Efficient, Mixed Precision In-Memory Deep learning at the Edge
thesis
posted on 2022-12-01, 00:00authored byShamma Nasrin
Deep neural networks (DNNs) have shown remarkable prediction accuracy in many practical applications. DNNs in these applications typically utilize thousands to millions of parameters
(i.e., weights) and are trained over a huge number of example patterns. Operating over such a large parametric space, which is carefully orchestrated over multiple abstraction levels (i.e., hidden layers), facilitates DNNs with a superior generalization and learning capacity but also
presents critical inference constraints, especially when considering real-time and/or low-power applications.
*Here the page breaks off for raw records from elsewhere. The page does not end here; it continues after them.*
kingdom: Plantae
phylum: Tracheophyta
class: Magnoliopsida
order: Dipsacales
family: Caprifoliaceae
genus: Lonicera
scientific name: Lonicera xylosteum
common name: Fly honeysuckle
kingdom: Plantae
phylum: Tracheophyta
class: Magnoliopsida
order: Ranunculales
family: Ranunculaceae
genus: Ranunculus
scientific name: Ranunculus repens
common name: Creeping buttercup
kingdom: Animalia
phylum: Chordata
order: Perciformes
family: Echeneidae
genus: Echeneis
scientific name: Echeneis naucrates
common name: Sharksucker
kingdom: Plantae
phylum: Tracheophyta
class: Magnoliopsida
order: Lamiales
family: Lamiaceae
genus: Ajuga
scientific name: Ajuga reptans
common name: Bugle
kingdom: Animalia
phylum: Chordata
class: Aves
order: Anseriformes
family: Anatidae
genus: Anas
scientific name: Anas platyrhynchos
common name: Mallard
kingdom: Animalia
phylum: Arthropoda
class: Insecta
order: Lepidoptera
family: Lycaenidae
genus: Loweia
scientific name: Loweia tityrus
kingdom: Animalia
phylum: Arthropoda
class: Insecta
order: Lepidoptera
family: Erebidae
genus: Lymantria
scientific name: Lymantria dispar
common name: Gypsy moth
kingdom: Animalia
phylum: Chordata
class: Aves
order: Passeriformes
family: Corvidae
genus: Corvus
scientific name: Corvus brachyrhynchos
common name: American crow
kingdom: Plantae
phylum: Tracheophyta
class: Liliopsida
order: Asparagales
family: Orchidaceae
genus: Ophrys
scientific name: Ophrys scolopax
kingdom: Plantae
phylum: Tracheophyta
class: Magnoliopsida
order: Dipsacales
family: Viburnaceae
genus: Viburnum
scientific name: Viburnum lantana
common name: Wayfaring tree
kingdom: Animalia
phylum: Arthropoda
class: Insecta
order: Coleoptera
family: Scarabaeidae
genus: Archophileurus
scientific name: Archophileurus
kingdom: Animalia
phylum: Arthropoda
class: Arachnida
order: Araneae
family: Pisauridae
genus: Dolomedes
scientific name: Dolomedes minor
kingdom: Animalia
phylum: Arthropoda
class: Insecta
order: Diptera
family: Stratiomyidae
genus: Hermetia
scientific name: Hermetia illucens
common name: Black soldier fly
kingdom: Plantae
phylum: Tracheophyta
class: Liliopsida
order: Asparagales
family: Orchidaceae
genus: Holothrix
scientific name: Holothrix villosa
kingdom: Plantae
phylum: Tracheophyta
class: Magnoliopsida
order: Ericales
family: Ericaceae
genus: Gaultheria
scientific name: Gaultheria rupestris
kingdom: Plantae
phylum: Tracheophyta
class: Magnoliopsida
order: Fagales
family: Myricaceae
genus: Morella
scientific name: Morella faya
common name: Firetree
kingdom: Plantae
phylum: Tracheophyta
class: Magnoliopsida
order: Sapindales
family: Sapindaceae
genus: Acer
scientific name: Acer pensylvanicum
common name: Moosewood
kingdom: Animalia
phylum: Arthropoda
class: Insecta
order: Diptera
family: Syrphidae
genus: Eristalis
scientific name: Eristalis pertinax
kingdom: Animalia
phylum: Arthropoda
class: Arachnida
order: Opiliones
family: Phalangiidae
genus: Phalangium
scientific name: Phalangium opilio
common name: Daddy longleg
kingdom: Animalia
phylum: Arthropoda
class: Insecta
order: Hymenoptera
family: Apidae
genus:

This thesis proposes approaches for low-energy implementation for DNN
accelerators for edge applications. We propose a co-design approach for compute-in-memory
inference for deep neural networks (DNN). We use multiplication-free function approximators
based on the l`1 norm along with a co-adapted processing array and compute flow. Using the
approach, we overcame many deficiencies in the current art of in-SRAM DNN processing, such
as the need for digital-to-analog converters (DACs) at each operating SRAM row/column, the
need for high precision analog-to-digital converters (ADCs), limited support for multi-bit precision weights, and limited vector-scale parallelism. Our co-adapted implementation
seamlessly extends to multi-bit precision weights, doesn’t require DACs, and easily extends to
higher vector-scale parallelism. We also propose an SRAM-immersed successive approximation
ADC (SA-ADC), where we exploit the parasitic capacitance of bit lines of the SRAM array as a capacitive DAC. Since the dominant area overhead in SA-ADC comes due to its capacitive
DAC, by exploiting the intrinsic parasitic of SRAM array, our approach allows low area implementation of within-SRAM SA-ADC. The thesis also explores automation algorithms for
searching energy-optimized neural architecture.